● **EXTRAIT CHOISI**:
- - -
Selon la justice ivoirienne, cette naturalisation aurait provoqué la perte automatique de sa nationalité ivoirienne avant même son inscription sur les listes électorales. Il a d’ailleurs été radié de ces listes à la fin du mois d’avril. En se retirant de la présidence du parti, Tidjane Thiam espère rendre caduque la procédure judiciaire contre lui. Un juriste cité par la presse affirme que cette démission rendrait le recours sans objet, puisqu’il n’exerce plus le mandat contesté.
Un président par intérim pour stabiliser le parti
Dans sa vidéo, Tidjane Thiam renonce à la présidence et confie les rênes du PDCI à Ernest N’Koumo Mobio, doyen des vice-présidents du parti. Celui-ci a aussitôt convoqué un bureau politique extraordinaire ce lundi matin à Abidjan. L’objectif : officialiser cette transition, mais surtout apaiser les tensions internes et maintenir la cohésion au sein d’un parti déjà fragilisé.

Ernest N’Koumo Mobio a lancé un appel à l’unité, à la discipline et à la sérénité. Son intérim intervient dans un contexte hautement sensible, à moins de six mois de l’élection présidentielle prévue pour octobre 2025. Le retrait de Tidjane Thiam de la tête du parti bouleverse les calculs politiques du PDCI, déjà affaibli par la perte de son leader emblématique, feu Henri Konan Bédié.
Un retrait stratégique avant la présidentielle
Même s’il renonce à la présidence du PDCI, Tidjane Thiam ne se retire pas de la vie politique. Dans sa déclaration, il insiste sur sa volonté de rester en lice pour la présidentielle de 2025. « Cette décision ne change rien à l’engagement que j’ai pris en décembre 2023 de conduire notre parti à la victoire », a-t-il affirmé.
- - -
● **EXTRAIT DES DONNÉES**:
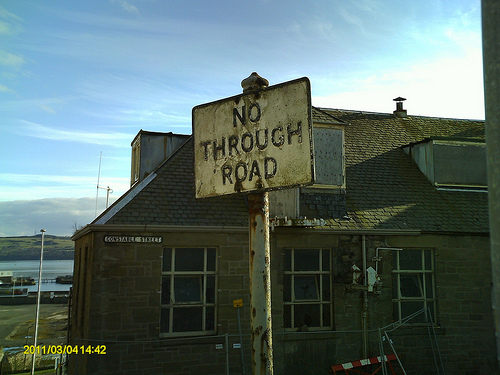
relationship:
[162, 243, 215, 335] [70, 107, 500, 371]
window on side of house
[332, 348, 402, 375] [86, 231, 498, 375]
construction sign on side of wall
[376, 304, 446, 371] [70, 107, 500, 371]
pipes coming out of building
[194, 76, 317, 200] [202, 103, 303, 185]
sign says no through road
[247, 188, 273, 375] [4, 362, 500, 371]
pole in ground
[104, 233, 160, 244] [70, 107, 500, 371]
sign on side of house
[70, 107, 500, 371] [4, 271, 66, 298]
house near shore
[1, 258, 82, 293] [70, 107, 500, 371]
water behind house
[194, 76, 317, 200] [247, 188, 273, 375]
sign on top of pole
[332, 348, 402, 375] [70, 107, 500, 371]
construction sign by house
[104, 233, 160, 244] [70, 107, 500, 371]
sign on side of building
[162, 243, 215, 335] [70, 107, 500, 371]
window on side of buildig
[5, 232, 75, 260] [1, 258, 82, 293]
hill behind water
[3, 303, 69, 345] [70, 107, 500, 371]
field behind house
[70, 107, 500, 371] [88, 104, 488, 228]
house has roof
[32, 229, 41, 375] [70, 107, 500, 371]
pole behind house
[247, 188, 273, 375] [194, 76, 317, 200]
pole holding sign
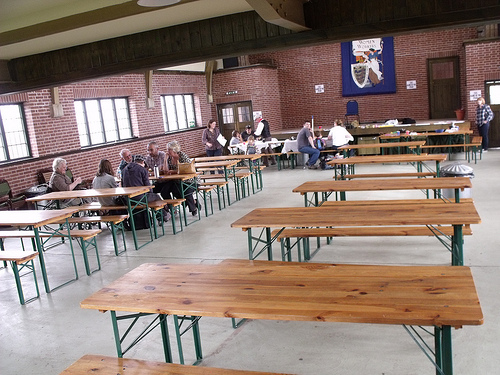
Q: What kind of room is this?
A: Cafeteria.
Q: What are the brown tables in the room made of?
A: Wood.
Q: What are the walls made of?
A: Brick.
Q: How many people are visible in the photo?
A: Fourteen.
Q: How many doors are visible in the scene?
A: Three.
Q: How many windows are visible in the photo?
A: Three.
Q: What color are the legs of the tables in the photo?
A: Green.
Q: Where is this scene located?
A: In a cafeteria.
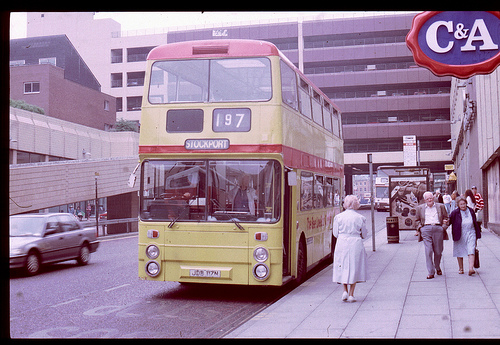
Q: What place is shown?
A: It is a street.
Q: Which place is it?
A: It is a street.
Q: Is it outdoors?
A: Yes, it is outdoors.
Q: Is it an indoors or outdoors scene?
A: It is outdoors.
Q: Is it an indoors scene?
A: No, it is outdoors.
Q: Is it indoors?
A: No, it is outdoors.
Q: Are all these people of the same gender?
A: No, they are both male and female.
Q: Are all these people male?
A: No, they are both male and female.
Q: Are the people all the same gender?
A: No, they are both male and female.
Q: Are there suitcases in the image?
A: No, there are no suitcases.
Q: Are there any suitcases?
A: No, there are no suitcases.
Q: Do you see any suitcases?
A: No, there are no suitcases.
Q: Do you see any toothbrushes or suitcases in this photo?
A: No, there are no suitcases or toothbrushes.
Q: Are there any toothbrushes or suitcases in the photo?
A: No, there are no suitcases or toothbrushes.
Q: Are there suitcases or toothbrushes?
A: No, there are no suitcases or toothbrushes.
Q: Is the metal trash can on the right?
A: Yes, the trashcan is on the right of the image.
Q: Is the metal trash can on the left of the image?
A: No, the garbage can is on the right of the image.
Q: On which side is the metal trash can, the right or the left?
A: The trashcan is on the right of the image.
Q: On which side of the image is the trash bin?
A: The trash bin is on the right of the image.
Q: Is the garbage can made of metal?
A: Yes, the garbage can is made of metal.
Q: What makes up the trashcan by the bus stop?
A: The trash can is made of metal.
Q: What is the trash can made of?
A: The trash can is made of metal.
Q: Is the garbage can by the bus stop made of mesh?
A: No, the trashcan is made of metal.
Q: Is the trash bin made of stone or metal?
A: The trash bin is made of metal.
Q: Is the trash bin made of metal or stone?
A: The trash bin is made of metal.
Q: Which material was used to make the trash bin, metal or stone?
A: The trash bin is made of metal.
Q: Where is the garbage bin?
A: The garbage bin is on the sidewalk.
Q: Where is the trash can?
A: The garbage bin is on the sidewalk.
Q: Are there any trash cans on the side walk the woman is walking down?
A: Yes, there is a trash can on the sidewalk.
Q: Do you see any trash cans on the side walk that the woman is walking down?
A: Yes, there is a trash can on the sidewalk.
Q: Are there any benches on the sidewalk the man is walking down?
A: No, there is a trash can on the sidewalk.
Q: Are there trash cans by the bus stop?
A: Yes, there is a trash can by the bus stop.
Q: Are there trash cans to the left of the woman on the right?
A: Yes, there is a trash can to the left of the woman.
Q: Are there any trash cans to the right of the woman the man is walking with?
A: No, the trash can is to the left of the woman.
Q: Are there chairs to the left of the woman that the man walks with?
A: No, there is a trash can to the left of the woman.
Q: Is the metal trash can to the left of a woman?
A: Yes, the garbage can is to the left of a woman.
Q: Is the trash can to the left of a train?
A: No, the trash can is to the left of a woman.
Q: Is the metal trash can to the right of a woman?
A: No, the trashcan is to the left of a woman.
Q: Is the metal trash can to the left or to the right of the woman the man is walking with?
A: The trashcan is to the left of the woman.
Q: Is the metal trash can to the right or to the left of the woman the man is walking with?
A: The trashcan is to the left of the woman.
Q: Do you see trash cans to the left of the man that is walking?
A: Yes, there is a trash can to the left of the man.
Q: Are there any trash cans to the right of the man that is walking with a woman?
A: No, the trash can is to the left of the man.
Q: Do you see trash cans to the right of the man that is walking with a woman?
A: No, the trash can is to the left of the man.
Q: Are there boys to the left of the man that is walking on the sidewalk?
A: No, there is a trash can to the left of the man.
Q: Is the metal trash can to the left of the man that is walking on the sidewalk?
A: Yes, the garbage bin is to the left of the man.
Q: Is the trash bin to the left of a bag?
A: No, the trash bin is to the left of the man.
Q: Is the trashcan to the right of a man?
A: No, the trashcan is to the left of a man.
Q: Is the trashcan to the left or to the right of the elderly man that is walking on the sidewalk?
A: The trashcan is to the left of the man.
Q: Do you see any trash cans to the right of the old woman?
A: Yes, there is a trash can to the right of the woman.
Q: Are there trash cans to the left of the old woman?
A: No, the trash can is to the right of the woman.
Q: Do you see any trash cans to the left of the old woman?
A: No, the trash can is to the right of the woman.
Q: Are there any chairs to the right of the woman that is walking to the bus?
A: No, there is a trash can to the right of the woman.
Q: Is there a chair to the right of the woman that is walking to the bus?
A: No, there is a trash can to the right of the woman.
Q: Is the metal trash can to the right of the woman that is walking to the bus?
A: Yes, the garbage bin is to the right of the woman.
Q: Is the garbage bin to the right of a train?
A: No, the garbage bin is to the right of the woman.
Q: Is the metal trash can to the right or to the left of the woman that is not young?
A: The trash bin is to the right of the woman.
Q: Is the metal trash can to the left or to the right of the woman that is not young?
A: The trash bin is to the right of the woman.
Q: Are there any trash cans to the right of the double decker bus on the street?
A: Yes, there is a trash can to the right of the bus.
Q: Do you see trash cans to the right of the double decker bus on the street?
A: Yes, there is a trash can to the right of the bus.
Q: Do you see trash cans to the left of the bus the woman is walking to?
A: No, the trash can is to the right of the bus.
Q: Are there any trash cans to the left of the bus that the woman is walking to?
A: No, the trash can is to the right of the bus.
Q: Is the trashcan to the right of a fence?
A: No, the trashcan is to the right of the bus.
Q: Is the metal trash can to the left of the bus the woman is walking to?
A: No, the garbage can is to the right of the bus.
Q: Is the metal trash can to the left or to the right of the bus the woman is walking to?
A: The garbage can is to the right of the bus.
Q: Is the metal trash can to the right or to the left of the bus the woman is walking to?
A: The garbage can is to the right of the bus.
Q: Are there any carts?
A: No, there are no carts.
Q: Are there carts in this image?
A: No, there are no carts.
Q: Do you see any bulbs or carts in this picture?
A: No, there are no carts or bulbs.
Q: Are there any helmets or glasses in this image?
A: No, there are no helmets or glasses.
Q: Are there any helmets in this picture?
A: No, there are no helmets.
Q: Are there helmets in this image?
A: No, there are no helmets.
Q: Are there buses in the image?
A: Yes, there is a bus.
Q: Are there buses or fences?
- - -
● **TRAVAIL À FAIRE**:
**1)** Dans l'article sur Tidjane Thiam, à qui celui-ci confie-t-il les rênes du PDCI ?
**2)** En vous appuyant sur l'article sur Tidjane Thiam, expliquez pourquoi celui-ci se retire de la présidence du parti.
**3)** Rédigez la suite de l'article sur Tidjane Thiam après sa dernière phrase.

● **CORRIGÉ DE L'EXERCICE**:
**1)** À Ernest N'Koumo Mobio, doyen des vice-présidents du parti.

**2)** Il espère rendre caduque la procédure judiciaire engagée contre lui. Selon un juriste cité par la presse, sa démission rendrait le recours sans objet, puisqu'il n'exerce plus le mandat contesté.

**3)**
Mais cette ambition est aujourd’hui sérieusement compromise. Sa radiation des listes électorales le rend inéligible, et aucune révision n’est prévue avant le scrutin. Cette situation le place dans la même posture que d’autres grandes figures de l’opposition également écartées : Laurent Gbagbo, Charles Blé Goudé et Guillaume Soro, tous exclus pour des raisons judiciaires. Thiam dénonce une tentative manifeste d’« éliminer les leaders des principaux partis politiques de l’opposition », afin de garantir une victoire au pouvoir en place.
Alors que le président sortant Alassane Ouattara ne s’est toujours pas exprimé sur une éventuelle candidature, la scène politique ivoirienne s’embrase. Tidjane Thiam renonce à la présidence du PDCI, mais reste déterminé à incarner l’alternance. Sa bataille pour exister politiquement ne fait peut-être que commencer.